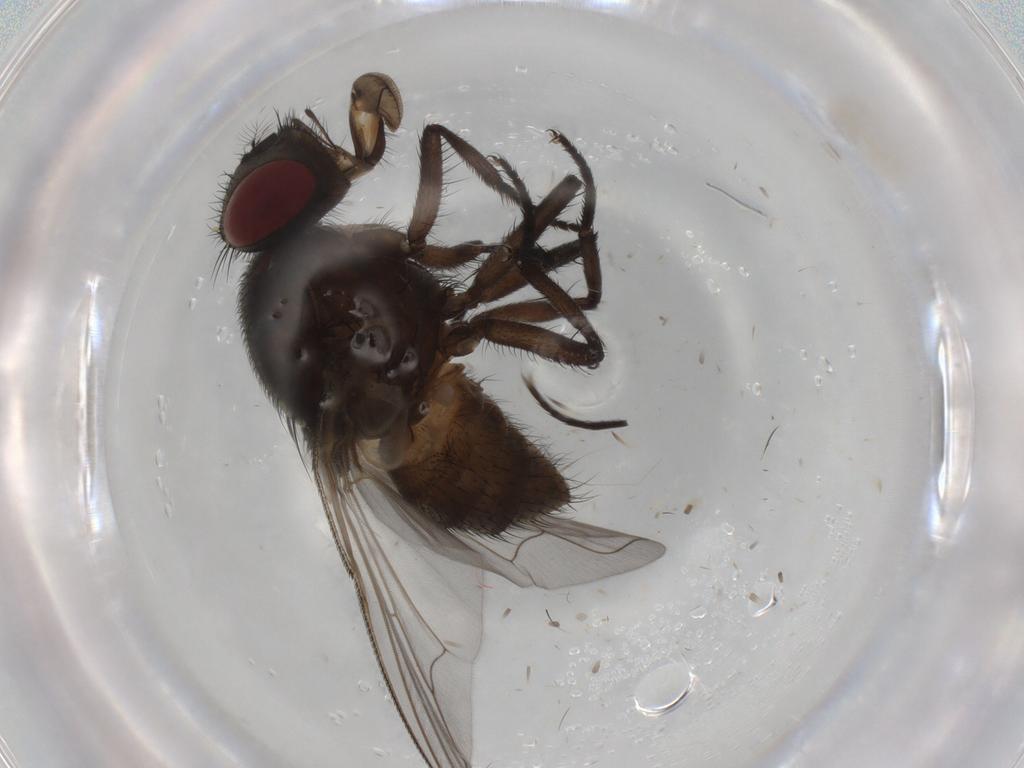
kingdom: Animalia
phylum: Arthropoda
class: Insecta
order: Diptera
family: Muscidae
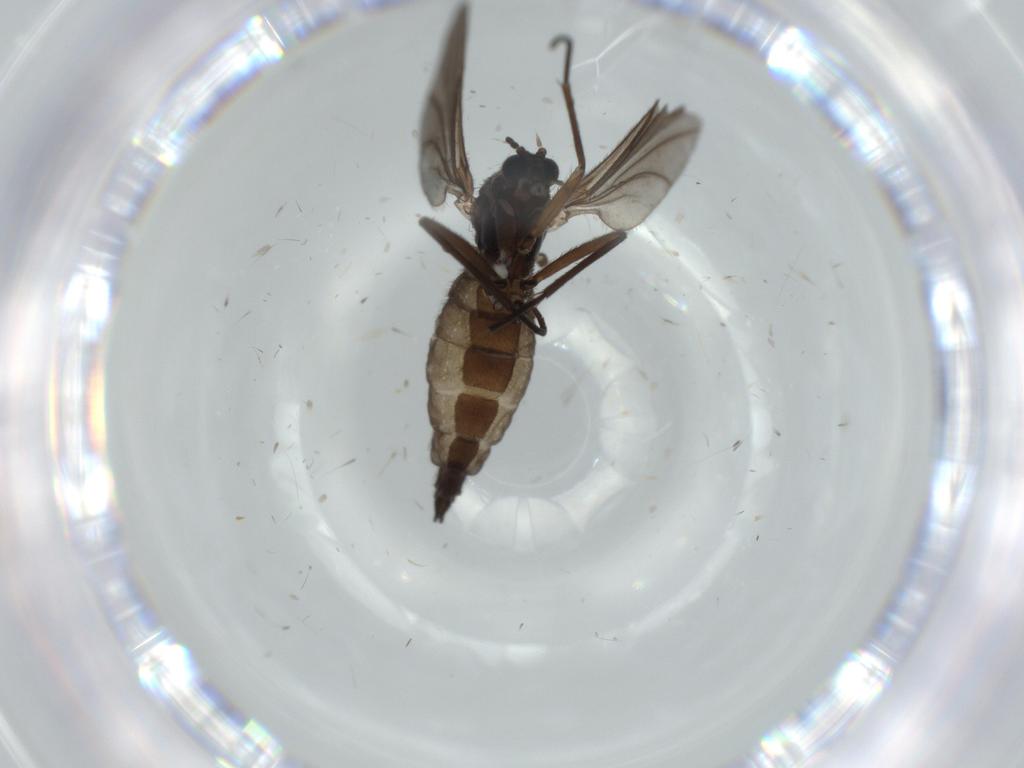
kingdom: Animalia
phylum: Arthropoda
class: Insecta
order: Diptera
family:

Stated goal: Print every line of text from the rows above, word for word, leaving out the pictures.

Response for this exercise:
kingdom: Animalia
phylum: Arthropoda
class: Insecta
order: Diptera
family: Muscidae
kingdom: Animalia
phylum: Arthropoda
class: Insecta
order: Diptera
family:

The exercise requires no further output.